Two warriors, each with arm rings of bronze and mail shirts denoting their high status, rushed at Fronto’s position, charging up the slope of the inner ditch and continuing at speed to the bank of the rampart and the palisade. One had a long spear with a wicked blade, which he thrust up at Fronto from the flat between the rampart and the ditch, forcing the legate to raise his shield and knock the point aside; the spear clearly had enough reach to cause him trouble above the wooden palisade. The second warrior had thrown himself at the timber and managed to hook an arm over the top, his other hand bringing the long sword slowly up to a position where he could strike. Fronto, continually batting away the jabbing, probing spear, looked across quickly at Priscus, but the camp prefect was fighting his own spear-battle.

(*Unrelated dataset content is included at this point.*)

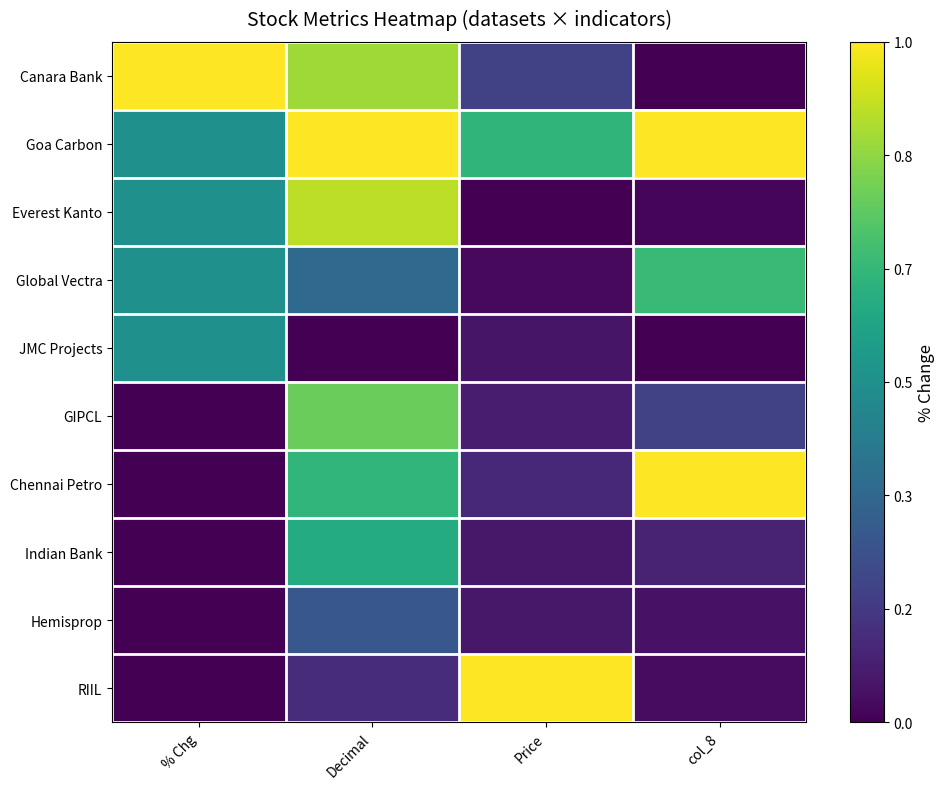

Which category has the highest value across all series?

% Chg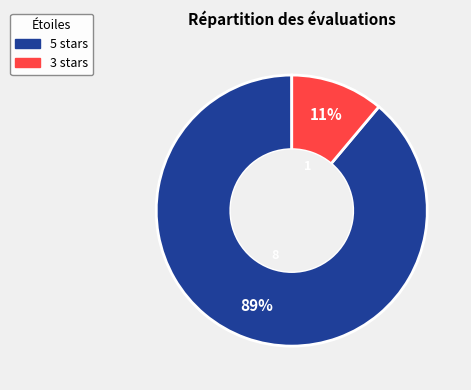

The 3 stars slice represents 11% of the pie. True or false?

True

Just as the legate was trying to decide how best to deal with the two men, a third tribesman — a young man with no armour and a muddy face — leapt up from the ditch and threw a rope with a looped end with heart-stopping accuracy. The loop fell around the point of one of the wall timbers and slid downwards, tightening as it went.

He hardly had time to register the move, though, as the spear was there again, lunging for his face. Glancing across, he could see the second noble warrior almost pulled up to his chest, ready to throw himself over the defences and come at them from inside. One of Rufus’ reserve legionaries appeared as if from nowhere and ran at the man, smashing his shield boss into the climbing Morini noble and sending him back over the parapet with a shout of pain and alarm.

“Good man!” Fronto barked as he finally noticed an opening in the spear-man’s attack. The warrior continually jabbed in a three-move sequence, after which he drew back for a second, gaining position to begin once more. Smashing the heavy shield around and panting with the exertion, Fronto knocked the point aside; and again, and again. As the man took a single step back, the spear waggling in an ungainly manner, Fronto swung sword and shield towards one another, the shield sideways and rim-out. The two edges connected on the spear about two feet below the head and smashed through the ash shaft, neatly trimming off the dangerous part.